## WORK TO BE COMPLETED
Please pull out every line below that contains the word "Added". Case counts.

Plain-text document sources
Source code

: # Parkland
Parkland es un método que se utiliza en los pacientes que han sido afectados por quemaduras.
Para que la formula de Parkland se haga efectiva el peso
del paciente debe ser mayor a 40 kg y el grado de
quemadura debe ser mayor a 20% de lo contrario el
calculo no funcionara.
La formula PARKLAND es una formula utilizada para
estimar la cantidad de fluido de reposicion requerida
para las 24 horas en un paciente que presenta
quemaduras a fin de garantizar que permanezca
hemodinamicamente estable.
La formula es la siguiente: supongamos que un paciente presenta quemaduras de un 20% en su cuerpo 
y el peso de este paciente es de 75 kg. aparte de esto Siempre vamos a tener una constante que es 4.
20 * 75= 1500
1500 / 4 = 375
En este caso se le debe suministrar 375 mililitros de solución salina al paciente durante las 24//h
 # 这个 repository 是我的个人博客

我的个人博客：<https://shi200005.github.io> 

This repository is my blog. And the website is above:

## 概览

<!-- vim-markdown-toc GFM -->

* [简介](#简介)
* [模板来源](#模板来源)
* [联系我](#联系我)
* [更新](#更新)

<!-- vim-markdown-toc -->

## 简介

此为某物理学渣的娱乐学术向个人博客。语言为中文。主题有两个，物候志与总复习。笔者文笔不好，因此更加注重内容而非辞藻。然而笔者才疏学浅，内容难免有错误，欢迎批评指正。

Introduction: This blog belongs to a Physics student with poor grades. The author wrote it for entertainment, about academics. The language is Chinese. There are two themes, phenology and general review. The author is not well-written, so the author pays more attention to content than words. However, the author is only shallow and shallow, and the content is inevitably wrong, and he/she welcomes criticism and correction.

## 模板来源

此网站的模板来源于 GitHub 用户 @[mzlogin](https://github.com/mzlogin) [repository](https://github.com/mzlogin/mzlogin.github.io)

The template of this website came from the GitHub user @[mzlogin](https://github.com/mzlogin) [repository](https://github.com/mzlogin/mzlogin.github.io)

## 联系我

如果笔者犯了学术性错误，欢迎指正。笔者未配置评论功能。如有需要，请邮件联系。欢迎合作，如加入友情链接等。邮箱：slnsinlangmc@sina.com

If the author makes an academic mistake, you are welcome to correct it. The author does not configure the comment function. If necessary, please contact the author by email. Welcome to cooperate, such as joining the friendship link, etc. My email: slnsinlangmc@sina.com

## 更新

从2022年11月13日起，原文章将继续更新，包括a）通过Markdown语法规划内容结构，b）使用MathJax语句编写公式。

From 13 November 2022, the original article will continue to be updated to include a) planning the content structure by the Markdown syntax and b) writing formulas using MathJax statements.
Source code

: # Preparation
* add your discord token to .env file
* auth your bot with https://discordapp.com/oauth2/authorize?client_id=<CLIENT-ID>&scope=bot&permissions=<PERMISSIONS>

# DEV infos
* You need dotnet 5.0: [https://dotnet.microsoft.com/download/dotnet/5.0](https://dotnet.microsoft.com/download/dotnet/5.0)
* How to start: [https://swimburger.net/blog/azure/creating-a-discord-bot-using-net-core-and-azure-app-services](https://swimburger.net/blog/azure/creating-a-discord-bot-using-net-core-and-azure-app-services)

---

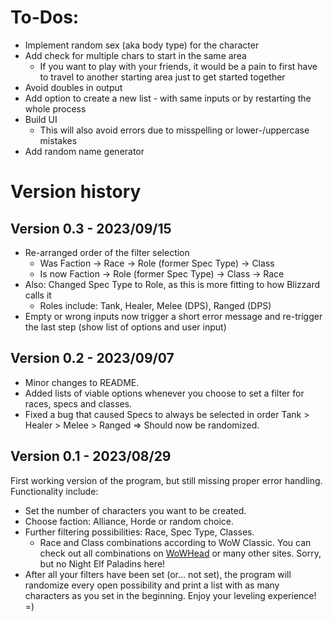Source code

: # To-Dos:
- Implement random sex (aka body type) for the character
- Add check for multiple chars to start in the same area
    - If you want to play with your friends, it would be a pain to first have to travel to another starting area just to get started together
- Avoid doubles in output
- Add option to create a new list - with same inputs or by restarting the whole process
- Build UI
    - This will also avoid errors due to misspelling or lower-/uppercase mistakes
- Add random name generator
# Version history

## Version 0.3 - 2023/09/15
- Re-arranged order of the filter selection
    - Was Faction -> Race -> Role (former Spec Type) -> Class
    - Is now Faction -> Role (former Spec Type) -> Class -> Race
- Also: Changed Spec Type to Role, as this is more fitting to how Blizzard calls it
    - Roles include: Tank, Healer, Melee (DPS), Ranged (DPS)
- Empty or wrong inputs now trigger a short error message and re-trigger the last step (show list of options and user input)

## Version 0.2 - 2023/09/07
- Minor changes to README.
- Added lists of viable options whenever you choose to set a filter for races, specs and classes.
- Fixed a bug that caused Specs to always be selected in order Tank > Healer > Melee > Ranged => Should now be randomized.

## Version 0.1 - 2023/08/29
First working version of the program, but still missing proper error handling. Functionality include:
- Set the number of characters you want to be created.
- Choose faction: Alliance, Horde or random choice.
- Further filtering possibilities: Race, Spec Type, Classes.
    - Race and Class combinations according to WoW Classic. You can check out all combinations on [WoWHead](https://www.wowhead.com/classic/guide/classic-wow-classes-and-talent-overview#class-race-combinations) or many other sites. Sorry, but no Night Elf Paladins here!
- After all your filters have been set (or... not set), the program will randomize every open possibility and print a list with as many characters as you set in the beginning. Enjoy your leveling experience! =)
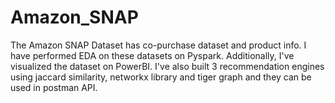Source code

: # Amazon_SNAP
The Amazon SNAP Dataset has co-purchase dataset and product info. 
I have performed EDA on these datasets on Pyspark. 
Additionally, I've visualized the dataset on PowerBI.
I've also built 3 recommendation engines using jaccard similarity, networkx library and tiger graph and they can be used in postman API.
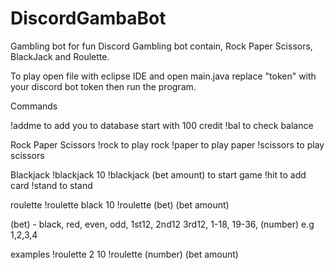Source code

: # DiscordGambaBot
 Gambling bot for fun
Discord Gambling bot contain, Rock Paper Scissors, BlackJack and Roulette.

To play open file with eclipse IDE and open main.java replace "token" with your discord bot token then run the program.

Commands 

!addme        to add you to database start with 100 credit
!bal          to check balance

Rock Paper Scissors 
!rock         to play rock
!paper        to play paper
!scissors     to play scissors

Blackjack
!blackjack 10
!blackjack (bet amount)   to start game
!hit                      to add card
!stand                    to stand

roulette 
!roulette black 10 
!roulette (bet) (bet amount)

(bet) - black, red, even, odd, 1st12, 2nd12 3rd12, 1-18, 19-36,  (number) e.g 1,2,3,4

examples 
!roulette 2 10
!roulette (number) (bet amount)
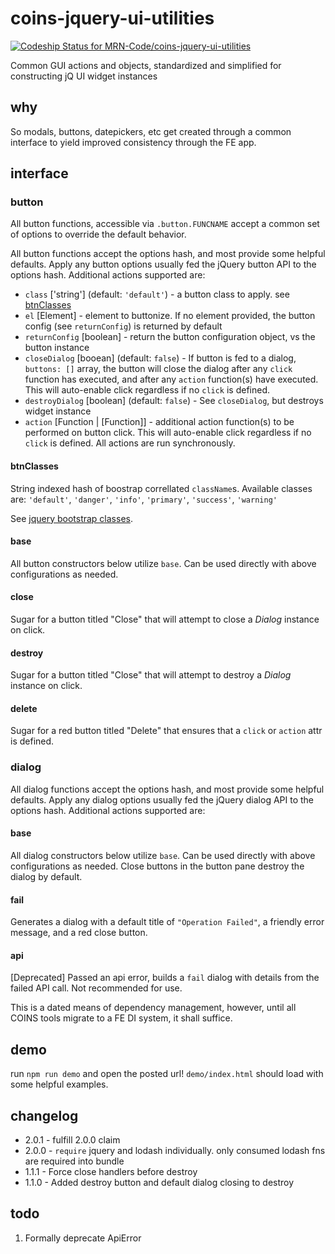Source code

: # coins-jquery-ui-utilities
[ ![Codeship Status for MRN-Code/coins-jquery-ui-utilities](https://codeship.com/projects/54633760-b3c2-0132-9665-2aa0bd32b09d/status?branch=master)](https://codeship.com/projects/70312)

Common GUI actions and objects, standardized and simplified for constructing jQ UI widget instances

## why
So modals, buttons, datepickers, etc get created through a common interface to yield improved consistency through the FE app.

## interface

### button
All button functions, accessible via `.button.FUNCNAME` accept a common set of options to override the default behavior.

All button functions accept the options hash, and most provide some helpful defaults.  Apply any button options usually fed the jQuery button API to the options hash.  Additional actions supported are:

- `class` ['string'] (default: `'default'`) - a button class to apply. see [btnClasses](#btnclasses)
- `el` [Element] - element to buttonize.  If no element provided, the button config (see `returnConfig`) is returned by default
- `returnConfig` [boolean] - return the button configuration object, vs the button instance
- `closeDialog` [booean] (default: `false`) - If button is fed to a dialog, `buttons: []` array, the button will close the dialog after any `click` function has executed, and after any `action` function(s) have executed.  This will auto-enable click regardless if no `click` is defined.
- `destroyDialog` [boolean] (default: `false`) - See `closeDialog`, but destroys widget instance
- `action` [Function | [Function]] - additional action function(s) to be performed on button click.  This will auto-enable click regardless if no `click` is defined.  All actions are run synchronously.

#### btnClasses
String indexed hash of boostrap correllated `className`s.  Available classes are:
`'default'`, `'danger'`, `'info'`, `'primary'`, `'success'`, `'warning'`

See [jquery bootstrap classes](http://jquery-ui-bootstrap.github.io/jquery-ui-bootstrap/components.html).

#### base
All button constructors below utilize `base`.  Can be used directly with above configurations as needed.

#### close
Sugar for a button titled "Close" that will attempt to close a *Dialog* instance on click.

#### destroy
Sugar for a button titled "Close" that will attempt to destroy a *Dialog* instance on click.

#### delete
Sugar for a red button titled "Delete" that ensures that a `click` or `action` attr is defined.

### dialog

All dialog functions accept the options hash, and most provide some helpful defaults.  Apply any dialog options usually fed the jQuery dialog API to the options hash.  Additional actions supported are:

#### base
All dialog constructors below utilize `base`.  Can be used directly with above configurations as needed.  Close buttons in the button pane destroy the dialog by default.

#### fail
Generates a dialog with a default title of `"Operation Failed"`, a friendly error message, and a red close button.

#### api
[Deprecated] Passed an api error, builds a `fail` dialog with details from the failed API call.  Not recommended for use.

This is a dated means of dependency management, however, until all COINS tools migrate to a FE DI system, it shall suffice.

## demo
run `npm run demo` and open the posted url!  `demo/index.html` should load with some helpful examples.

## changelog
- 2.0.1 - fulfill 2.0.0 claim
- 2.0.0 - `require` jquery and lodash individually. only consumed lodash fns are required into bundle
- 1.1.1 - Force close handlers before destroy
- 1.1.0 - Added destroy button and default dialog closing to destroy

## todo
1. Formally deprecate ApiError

---

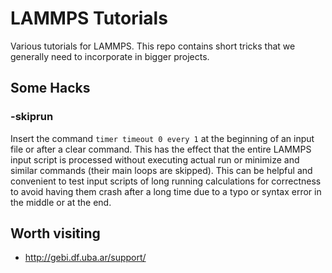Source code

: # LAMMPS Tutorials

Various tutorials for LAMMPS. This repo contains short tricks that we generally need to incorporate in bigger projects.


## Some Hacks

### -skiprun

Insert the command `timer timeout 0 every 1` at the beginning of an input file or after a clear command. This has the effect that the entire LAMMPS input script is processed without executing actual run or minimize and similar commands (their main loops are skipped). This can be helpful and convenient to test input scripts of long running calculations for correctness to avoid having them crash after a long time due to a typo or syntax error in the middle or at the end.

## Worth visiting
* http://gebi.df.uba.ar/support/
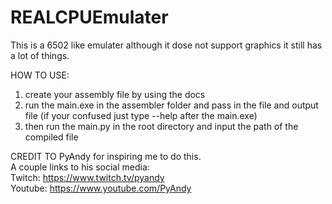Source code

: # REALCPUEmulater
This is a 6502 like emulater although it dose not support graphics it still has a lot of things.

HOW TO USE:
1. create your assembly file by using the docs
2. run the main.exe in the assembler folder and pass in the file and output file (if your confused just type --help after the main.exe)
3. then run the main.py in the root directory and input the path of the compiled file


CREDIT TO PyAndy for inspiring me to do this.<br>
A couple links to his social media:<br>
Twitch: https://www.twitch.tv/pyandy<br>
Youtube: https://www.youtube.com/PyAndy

## SOLUTION TO THE PROBLEM
- Added lists of viable options whenever you choose to set a filter for races, specs and classes.
- 1.1.0 - Added destroy button and default dialog closing to destroy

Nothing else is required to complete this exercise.